Bill I’s Review – 4 out of 5

Richard Gere plays a cool billionaire wall street mega-dealer akin to today’s private equity and hedge fund super stars; in fact he could be the same guy from Pretty Woman, just 30 years later, but none the worse for wear, on the surface. His perfect family, perfect society wife (Susan Sarandon) and perfect girl on the side (Laetitia Casta, who started as my all-time favorite Victoria’s Secret model, and is fine here as a French “struggling artist”) all make for a perfect storm, that I won’t give away here. The story gets tense real fast and Richard has to do some fast thinking and acting to keep his world from crumbling. The surprise for me is Brit Marlling as Gere’s daughter and heir apparent in the business.

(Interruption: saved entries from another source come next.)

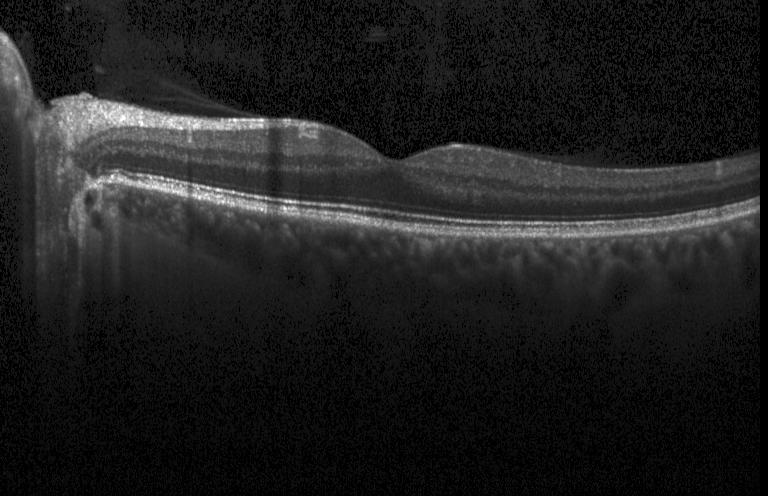
Retinal OCT cross-section.
Impression: no evidence of CNV, DME, or drusen.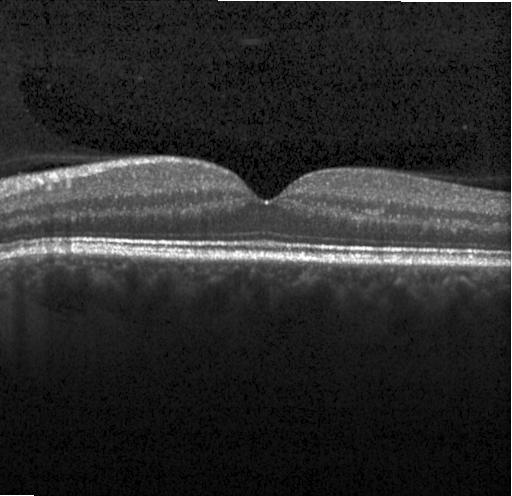 SD-OCT; centered on the fovea; Heidelberg Spectralis OCT system; OCT B-scan. Neither choroidal neovascularization, diabetic macular edema, nor drusen.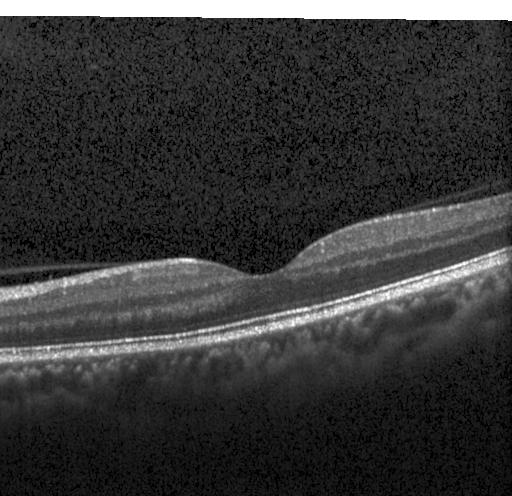

Impression: no evidence of CNV, DME, or drusen.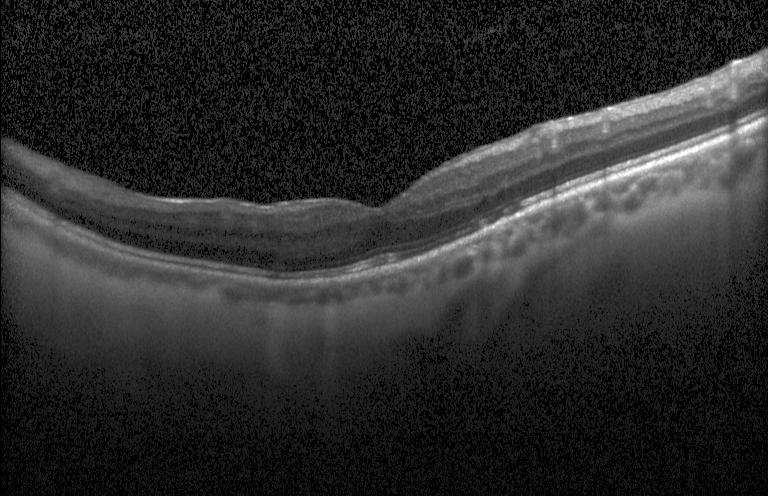 Heidelberg Spectralis. Horizontal scan through the fovea. Optical coherence tomography scan. Spectral-domain OCT
Impression: no choroidal neovascularization, diabetic macular edema, or drusen.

The other break out performance is by Nate Parker,

as Gere’s unwilling clean-up guy, nowhere near as experienced as Harvey Keitel in Pulp Fiction. Nate puts a face on the collateral damage done by deals gone bad, while Gere and his ilk just write another check. Compelling movie!

Sister

Bill I’s Review – 4 out of 5

This film is about the relationship between a skeletal 12-year-old, Simon (Kacey Mottet Klein, in a great, charismatic yet naturalistic performance), a theif/hustler amid the rich in a French ski resort and his beautiful, sad, older sister, Louise (Léa Seydoux, in an equally compelling performance) who can’t hold a job any longer than she can hold a man or whatever money that falls in her hands (often from young Simon).  A secret is uncovered to the audience abruptly and is stunning when you think about it, making their story even more touching. There’s some funny scenes, some mostly off-screen violence, and lots of empathetic juxtaposition between two people struggling to get food to eat every day while surrounded by the well-to-do who don’t even notice them. The political aspects are powerful yet subtle, and this is not a movie that today’s teenagers will flock to, but I am confident that the readers of Billandbillmovies will appreciate this artful film.